Python: iteration speed test between list, tuple and set

Let’s start with a practical example:

We have a list of IDs that need to be processed. This list can hold from just a dozen of IDs to up to a few 100,000 IDs. Each ID is processed only once in each iteration and the order of IDs is not important.

This whole thing is presenting a bottleneck in our application, so we decided to take a look at other iterable data structures that Python offers.

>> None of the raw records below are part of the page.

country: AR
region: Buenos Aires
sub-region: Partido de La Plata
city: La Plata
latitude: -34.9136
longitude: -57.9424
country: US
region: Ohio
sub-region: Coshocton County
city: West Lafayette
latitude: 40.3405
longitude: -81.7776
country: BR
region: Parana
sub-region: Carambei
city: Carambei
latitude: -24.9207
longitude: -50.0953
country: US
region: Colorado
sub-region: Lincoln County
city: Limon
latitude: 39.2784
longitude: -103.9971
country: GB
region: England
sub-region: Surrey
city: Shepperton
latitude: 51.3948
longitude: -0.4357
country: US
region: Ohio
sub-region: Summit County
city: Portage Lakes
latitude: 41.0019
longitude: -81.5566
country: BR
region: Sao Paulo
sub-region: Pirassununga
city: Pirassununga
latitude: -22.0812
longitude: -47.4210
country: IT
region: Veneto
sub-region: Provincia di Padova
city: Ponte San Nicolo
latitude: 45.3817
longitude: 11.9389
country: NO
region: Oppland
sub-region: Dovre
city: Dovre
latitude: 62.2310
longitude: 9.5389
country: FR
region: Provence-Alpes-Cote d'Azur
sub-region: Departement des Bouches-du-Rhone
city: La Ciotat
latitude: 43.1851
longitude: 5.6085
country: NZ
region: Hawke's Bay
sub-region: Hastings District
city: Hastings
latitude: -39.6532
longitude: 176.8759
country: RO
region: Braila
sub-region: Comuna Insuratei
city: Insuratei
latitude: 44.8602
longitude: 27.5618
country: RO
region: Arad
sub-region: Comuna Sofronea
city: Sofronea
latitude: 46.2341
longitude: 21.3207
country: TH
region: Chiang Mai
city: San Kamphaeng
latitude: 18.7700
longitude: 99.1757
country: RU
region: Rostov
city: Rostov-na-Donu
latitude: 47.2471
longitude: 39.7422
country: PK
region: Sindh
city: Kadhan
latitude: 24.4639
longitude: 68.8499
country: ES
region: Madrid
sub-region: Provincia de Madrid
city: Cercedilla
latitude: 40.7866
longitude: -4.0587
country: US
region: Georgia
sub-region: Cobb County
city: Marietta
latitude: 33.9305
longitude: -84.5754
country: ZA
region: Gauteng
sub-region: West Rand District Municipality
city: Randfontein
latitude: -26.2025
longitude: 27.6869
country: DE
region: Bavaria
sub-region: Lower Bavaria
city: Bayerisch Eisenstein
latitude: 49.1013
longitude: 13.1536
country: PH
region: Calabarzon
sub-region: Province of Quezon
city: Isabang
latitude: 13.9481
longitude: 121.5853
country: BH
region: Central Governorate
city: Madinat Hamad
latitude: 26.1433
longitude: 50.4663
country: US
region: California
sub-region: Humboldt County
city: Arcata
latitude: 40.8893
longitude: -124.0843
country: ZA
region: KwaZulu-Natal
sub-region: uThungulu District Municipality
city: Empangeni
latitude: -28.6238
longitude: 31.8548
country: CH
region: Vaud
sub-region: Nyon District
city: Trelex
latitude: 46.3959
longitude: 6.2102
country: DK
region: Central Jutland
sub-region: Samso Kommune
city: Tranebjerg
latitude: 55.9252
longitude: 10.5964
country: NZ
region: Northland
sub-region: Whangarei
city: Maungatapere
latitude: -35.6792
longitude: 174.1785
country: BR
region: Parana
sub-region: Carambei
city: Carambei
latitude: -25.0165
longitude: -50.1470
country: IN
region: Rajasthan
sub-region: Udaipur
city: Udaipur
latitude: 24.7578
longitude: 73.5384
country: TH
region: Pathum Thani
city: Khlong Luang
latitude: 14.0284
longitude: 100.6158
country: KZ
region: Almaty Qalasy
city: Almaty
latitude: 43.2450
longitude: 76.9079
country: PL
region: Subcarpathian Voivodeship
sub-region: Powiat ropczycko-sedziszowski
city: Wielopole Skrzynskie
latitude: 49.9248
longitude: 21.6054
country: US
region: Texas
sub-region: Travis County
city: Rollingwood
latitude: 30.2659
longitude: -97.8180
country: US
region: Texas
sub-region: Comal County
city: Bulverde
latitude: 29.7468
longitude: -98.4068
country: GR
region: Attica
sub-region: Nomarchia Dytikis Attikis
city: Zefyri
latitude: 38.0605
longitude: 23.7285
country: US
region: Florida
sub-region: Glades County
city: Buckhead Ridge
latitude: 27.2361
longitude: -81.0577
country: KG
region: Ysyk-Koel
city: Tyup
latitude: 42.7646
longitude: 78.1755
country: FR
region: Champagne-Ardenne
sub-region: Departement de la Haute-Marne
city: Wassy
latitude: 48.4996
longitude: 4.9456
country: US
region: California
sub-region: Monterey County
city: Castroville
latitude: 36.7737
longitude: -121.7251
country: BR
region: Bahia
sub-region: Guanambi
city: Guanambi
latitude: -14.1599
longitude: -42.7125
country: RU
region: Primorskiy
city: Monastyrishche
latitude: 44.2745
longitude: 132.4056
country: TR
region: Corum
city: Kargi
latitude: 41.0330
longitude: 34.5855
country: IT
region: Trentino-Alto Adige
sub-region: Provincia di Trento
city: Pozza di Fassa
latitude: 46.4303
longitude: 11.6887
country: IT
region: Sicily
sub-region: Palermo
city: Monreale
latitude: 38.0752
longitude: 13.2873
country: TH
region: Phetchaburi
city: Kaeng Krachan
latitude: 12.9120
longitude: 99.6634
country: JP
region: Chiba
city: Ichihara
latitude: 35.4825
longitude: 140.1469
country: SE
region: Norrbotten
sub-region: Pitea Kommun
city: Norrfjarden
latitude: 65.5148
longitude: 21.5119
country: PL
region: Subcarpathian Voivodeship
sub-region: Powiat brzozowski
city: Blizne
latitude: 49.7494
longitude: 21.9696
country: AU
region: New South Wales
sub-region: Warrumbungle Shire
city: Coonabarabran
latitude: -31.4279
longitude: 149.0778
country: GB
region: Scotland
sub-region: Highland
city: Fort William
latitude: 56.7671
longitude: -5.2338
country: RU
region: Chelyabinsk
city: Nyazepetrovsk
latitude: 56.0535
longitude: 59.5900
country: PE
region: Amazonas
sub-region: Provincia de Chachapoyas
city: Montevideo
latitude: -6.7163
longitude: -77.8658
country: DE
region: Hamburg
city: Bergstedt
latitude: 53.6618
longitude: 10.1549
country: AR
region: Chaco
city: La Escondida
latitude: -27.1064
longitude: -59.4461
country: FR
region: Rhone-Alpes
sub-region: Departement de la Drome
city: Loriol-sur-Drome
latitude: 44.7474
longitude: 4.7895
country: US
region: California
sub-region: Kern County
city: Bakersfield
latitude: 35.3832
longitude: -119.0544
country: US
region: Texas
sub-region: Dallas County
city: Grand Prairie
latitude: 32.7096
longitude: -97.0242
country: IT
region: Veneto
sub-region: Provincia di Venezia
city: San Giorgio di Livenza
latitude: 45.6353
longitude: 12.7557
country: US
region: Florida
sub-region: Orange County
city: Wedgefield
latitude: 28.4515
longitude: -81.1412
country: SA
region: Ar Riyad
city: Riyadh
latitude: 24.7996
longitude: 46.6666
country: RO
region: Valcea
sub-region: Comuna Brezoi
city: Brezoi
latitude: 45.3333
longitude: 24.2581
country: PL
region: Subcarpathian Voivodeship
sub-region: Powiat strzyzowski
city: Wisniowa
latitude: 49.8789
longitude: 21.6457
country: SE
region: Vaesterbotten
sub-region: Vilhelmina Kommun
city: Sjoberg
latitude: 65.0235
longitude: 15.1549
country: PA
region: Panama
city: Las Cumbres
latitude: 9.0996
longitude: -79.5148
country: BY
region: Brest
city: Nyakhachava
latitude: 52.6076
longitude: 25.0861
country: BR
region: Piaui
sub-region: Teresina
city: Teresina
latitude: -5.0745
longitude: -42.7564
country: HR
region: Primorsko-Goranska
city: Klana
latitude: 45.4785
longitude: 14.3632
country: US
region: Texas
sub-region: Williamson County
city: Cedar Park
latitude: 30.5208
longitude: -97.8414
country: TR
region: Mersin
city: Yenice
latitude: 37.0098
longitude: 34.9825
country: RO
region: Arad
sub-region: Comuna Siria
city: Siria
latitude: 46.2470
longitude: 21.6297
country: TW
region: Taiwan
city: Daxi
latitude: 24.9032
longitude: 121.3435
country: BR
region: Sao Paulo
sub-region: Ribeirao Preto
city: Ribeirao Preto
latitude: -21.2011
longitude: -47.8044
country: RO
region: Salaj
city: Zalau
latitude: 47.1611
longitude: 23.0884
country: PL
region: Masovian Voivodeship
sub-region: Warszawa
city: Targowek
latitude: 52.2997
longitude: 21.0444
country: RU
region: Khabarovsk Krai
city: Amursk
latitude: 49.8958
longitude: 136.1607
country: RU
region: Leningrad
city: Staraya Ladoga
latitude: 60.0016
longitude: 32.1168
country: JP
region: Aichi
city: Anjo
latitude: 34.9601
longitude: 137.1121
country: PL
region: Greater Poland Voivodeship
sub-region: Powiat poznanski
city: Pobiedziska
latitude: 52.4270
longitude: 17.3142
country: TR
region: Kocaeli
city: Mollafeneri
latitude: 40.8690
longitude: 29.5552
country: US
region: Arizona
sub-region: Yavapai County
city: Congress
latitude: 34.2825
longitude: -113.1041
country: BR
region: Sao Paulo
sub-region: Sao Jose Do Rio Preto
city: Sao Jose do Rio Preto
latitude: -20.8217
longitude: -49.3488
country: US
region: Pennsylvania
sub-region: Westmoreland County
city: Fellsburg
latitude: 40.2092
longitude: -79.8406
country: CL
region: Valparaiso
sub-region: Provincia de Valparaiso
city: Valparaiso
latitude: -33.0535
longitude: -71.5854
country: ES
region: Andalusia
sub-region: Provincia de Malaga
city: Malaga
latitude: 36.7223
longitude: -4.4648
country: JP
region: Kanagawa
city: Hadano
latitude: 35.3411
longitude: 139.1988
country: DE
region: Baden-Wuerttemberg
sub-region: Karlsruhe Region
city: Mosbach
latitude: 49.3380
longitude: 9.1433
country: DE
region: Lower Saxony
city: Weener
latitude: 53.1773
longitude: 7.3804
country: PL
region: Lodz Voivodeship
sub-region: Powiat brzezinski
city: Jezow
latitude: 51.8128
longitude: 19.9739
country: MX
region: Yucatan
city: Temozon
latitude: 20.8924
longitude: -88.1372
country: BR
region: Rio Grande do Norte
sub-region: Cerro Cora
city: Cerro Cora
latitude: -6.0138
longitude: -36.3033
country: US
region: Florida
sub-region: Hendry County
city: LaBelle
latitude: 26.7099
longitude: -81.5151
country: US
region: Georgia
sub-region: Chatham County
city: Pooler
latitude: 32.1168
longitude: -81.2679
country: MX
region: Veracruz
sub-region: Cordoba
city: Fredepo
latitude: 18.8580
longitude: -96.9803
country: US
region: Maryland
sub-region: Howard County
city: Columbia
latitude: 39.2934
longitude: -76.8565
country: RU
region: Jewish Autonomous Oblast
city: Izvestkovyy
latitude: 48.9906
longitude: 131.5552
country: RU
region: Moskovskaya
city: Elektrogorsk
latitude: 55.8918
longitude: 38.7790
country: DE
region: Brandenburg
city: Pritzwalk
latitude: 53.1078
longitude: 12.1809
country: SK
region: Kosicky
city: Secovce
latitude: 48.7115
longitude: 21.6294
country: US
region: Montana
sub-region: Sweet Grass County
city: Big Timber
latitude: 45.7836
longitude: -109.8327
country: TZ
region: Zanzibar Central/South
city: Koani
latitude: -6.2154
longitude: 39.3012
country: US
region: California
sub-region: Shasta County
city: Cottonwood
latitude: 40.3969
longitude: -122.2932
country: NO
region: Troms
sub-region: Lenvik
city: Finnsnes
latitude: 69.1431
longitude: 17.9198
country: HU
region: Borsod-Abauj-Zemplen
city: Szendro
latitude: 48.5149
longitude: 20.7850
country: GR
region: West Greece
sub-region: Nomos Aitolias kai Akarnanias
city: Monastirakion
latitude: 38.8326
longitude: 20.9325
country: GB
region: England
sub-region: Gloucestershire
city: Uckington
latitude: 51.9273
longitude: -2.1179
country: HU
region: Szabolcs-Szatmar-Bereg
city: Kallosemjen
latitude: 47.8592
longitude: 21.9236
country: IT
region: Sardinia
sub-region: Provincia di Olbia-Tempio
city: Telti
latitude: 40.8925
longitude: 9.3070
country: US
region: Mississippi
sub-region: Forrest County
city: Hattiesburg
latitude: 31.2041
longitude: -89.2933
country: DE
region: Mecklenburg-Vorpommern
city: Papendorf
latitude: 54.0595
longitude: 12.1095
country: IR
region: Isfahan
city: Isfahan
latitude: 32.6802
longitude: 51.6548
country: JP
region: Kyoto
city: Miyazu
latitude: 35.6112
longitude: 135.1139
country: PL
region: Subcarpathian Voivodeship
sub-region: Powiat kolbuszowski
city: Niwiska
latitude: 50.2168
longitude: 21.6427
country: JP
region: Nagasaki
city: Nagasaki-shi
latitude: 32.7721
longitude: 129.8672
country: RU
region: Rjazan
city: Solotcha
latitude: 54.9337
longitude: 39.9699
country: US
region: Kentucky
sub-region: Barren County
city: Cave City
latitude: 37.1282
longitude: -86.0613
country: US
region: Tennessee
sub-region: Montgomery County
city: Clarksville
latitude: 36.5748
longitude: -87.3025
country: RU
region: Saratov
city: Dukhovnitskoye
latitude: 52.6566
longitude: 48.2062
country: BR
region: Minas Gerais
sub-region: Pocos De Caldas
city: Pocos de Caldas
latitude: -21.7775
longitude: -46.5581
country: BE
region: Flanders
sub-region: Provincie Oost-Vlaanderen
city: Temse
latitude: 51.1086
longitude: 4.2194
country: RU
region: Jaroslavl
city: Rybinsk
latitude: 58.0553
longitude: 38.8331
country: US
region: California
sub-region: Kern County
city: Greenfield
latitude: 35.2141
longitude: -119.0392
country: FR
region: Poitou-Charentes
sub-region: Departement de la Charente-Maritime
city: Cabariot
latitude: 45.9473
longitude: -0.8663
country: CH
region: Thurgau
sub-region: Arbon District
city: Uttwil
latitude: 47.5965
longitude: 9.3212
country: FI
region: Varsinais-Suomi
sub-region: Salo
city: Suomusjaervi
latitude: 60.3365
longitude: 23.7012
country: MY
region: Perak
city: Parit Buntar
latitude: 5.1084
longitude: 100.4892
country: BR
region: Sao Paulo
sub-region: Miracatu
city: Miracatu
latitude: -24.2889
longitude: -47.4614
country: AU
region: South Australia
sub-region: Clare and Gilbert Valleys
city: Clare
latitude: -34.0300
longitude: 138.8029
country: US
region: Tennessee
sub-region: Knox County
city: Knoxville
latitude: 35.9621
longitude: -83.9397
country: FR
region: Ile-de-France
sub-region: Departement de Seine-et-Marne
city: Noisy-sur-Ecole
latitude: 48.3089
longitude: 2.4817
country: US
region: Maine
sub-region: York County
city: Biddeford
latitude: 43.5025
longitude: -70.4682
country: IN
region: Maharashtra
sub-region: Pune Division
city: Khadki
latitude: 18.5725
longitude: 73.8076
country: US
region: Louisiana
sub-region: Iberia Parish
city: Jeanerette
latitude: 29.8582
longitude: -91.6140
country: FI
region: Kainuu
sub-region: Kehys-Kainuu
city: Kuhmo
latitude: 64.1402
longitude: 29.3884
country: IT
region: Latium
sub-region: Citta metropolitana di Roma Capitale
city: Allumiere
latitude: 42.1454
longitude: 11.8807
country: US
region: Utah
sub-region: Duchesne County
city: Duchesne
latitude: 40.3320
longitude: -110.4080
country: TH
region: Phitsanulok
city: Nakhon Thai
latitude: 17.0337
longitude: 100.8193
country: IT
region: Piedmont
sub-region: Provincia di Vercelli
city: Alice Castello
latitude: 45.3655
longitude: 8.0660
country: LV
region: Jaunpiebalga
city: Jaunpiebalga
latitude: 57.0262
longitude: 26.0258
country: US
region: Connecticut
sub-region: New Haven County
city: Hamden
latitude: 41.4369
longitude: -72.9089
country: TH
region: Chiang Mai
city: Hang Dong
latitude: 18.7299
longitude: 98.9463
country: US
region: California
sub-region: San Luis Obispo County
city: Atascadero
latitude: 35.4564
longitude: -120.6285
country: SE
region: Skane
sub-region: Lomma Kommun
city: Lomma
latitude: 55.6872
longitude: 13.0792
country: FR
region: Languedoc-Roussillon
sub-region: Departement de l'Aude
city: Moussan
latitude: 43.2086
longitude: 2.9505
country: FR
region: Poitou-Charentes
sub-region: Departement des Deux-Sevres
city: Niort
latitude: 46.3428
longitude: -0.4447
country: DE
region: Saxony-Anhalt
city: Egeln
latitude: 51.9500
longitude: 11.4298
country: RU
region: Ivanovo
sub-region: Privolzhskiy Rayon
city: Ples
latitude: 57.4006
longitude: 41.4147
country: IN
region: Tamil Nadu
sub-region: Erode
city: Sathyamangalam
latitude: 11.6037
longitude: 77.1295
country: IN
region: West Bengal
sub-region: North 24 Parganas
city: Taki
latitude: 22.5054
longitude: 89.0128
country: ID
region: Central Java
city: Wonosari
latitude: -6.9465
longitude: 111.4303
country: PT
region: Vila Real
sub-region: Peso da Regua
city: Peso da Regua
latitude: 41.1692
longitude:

To demonstrate this, we will create a simple example:

Function that generates a shuffled list of positive and negative numbers:

 1
 2
 3
 4
 5
 6
 7
 8
 9
10
11
12
13
from random import shuffle

def get_numbers(power=2):
    low_end = -10 ** power
    high_end = 10 ** power
    # generate list
    arr = [i for i in range(low_end, high_end)]
    # shuffle list
    shuffle(arr)
    # remove 25% of numbers, less numbers will have it's pair
    remove_n_elements = int(len(arr) * .25)
    arr = arr[remove_n_elements:]
    return arr

This will return:

1
2
get_numbers(2)  # list of 150 unique numbers, between -100 and 100
get_numbers(3)  # list of 1500 unique numbers, between -1000 and 1000

Then we will define a simple function that will iterate through list, tuple or set and find pairs, where the sum of both numbers equals sum:

1
2
3
4
5
6
def find_pairs(arr, sum):
    pairs = {} 
    for i in arr:
        if (sum - i) in arr:
            pairs.add((i, sum - i))
    return pairs

And let’s also create a function that will measure the execution time of find_pairs() function:

1
2
3
4
5
6
7
from time import time

def measure_time(nums, sum):
    start = time()
    pairs = find_pairs(nums, sum)
    end = time()
    return end - start  # seconds

Okay, now we can measure time, based on number of elements.

150 numbers:

1
2
3
4
numbers = get_numbers(2)         # list of 150 numbers
measure_time(numbers, 17)        # ~ 0.000271 seconds
measure_time(tuple(numbers), 17) # ~ 0.000224 seconds
measure_time(set(numbers), 17)   # ~ 0.000046 seconds

With 150 numbers, using set is ~5.89 times faster than using list.

1,500 numbers:

1
2
3
4
numbers = get_numbers(3)         # list of 1,500 numbers
measure_time(numbers, 17)        # ~ 0.025494 seconds
measure_time(tuple(numbers), 17) # ~ 0.026308 seconds
measure_time(set(numbers), 17)   # ~ 0.000418 seconds

With 1,500 numbers, using set is ~60.99 times faster than using list.

15,000 numbers:

1
2
3
4
numbers = get_numbers(4)         # list of 15,000 numbers
measure_time(numbers, 17)        # ~ 3.825252 seconds
measure_time(tuple(numbers), 17) # ~ 3.786150 seconds
measure_time(set(numbers), 17)   # ~ 0.006523 seconds

With 15,000 numbers, using set is ~586.42 times faster than using list.

150,000 numbers:

1
2
3
4
numbers = get_numbers(5)         # list of 150,000 numbers
measure_time(numbers, 17)        # ~ 834.580523 s = 13 min 54.58 sec
measure_time(tuple(numbers), 17) # ~ 854.708630 s = 14 min 14.70 sec
measure_time(set(numbers), 17)   # ~ 0.07081294 seconds

With 150,000 numbers, using set is ~11,785.70 times faster than using list.

Conclusion:

list and tuple work pretty much with same speed, but set made a big difference, here.

By using the set instead of list we significantly sped up the code.